The company will “in the coming weeks” try to persuade Moody’s, the ratings agency, to raise from Baa1 its long-term debt rating, thereby matching the company’s A- rating with Standard & Poor’s.

Citing the relationship between a higher rating and the lower cost of borrowing, Pierre-Jean Sivignon, Philips’ chief financial officer, said: “We are definitely in discussions. We will do our best to get one notch higher.”

Mr Sivignon said an A rating was important because it would allow the company to increase gearing to up to 30 per cent. It currently has zero net debt and €4.3bn ($5.1bn) of cash on its balance sheet.

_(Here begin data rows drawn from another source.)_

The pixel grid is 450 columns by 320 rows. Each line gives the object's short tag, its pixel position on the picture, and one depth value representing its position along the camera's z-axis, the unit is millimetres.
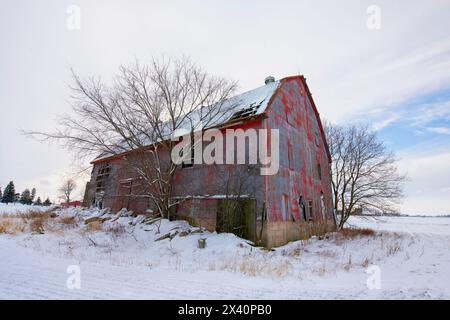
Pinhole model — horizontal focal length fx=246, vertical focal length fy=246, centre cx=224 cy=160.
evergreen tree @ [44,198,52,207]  74250
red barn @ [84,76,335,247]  11398
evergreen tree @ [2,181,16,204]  63906
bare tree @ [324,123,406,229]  21047
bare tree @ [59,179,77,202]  57750
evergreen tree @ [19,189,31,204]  71775
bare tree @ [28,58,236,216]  12836
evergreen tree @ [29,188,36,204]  76812
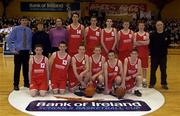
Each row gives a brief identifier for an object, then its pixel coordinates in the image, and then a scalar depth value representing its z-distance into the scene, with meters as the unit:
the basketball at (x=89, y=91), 6.39
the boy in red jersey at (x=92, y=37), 7.23
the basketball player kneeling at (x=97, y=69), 6.74
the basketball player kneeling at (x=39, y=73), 6.47
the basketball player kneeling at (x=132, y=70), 6.71
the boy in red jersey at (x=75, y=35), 7.14
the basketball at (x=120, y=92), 6.35
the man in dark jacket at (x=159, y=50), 6.99
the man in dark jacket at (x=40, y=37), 6.79
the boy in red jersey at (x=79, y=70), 6.72
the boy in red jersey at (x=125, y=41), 7.26
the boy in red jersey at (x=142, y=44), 7.18
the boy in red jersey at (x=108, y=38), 7.25
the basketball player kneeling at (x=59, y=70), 6.63
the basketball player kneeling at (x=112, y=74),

It has ambitious acquisition plans – particularly in the healthcare field where it has launched a new unit with a target of €1bn in revenue. It is committed to spending about €2.5bn on a share buy-back programme and for control of Lumileds, a high-technology lighting business.

Philips’ cause was helped by a 5 per cent third-quarter sales improvement to €7.63bn, with four of the company’s five main divisions delivering better year-on-year figures in all regions, and the fifth – semiconductors – posting a 7 per cent sequential gain in dollar terms. 

Crediting innovative product launches across the board, Mr Sivignon said Philips would achieve its 7-10 per cent operating margin goal by the end of 2006, reaching a minimum 7 per cent from the fourth quarter next year.

He expected continued strong growth from all divisions, driven by product launches, barring semiconductors, where the cycle was “still impossible to read”.

The performance came in spite of little improvement in economic conditions, particularly mature western European markets.

Net income was almost €1.44bn, 12 per cent higher than a year ago. The figure included a €1.1bn gain from sales of shareholdings. At the operational level, group income was €442m, less than half that of a year ago but well above market expectations and better than the previous quarter’s €147m.